I have a physical machine running Ubuntu 16.04 with a zfs root file system, installed following the instructions at https://github.com/zfsonlinux/zfs/wiki/Ubuntu-16.04-Root-on-ZFS

I installed the bootloader as per instructions:

5.5b For UEFI booting, install GRUB:

grub-install --target=x86_64-efi --efi-directory=/boot/efi \
      --bootloader-id=ubuntu --recheck --no-floppy

The system has been running fine for three months, with several reboots (mainly caused by power cuts).

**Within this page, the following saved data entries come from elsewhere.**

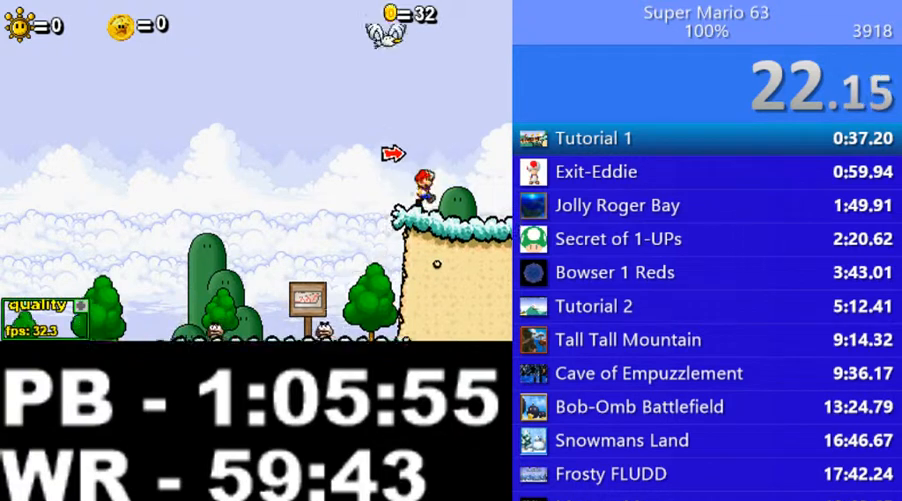
{"keys": ["right"], "events": [[100, "down", "down"], [200, "down", "up"], [200, "up", "up"]]}
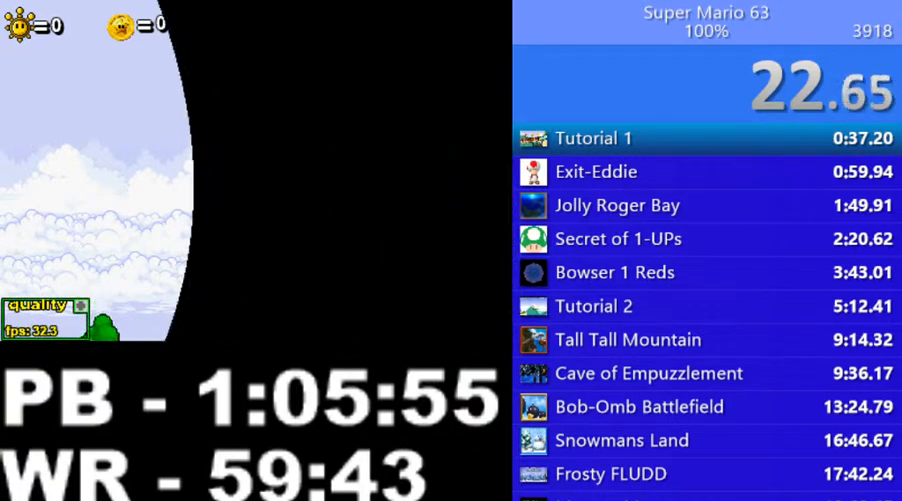
{"keys": [], "events": [[250, "right", "up"]]}
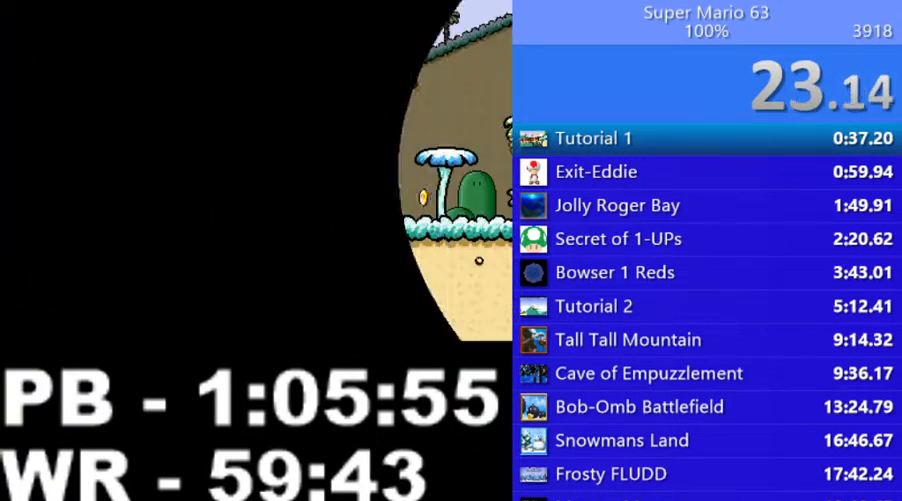
{"keys": ["right"], "events": [[50, "right", "down"], [100, "right", "up"], [150, "right", "down"]]}
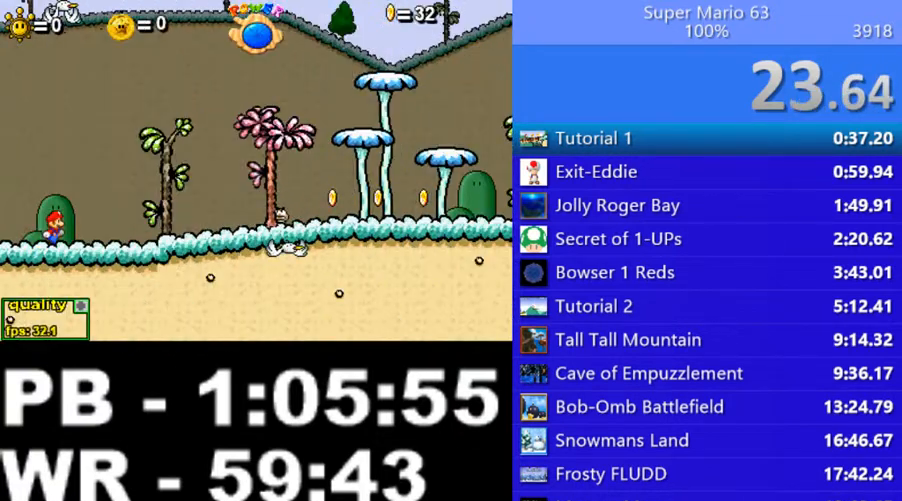
{"keys": ["right"], "events": []}
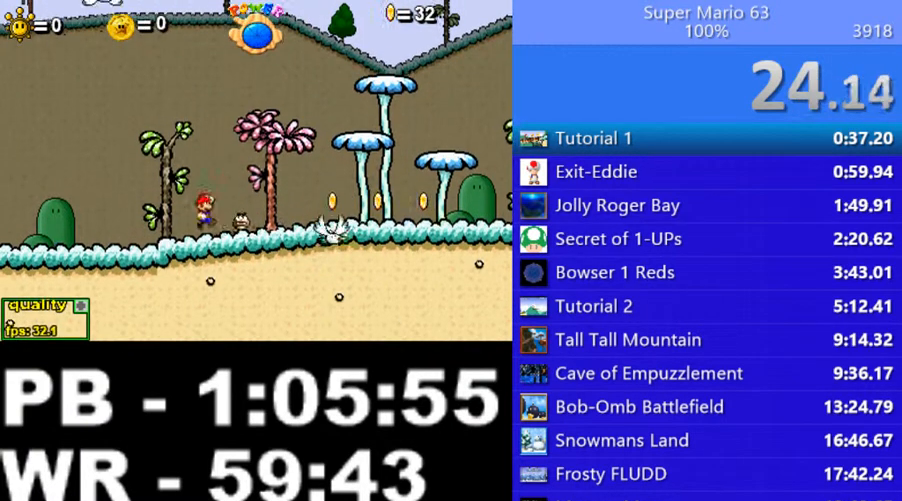
{"keys": ["down", "right", "up"], "events": [[50, "up", "down"], [200, "down", "down"]]}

The root pool is a three way mirror:

NAME                                                                STATE     READ WRITE CKSUM
rpool                                                               ONLINE       0     0     0
  mirror-0                                                          ONLINE       0     0     0
    ata-SAMSUNG_HM500JI_S1WFJ90S818624-part1                        ONLINE       0     0     0
    ata-ST3250820AS_5QE5BVW5-part1                                  ONLINE       0     0     0
    ata-GB0250C8045_9SF0R2RD-part1                                  ONLINE       0     0     0

Originally I also had a hot-spare included in the pool. This morning, I needed the hot spare for use in another server which had a failed device, so I used zpool remove to remove the hot spare from the system, powered down, and physically removed the spare.

Now the server won't boot.

I've tried selecting all the three remaining physical disks to boot from but no joy.

At present, I have rebooted using a live CD. Following the early steps in the installation instructions above, I can see all the zfs pools, so the data is all there. I think the next step might be to chroot into this zpool but am not sure how to do so given the different ROOT file systems etc.

I am guessing that the GRUB boot information, for some reason, was only installed onto the disk which was designated as "spare" and which I have now removed. The disk in question is now part of a zfs mirror on a different server so it is not possible to put it back.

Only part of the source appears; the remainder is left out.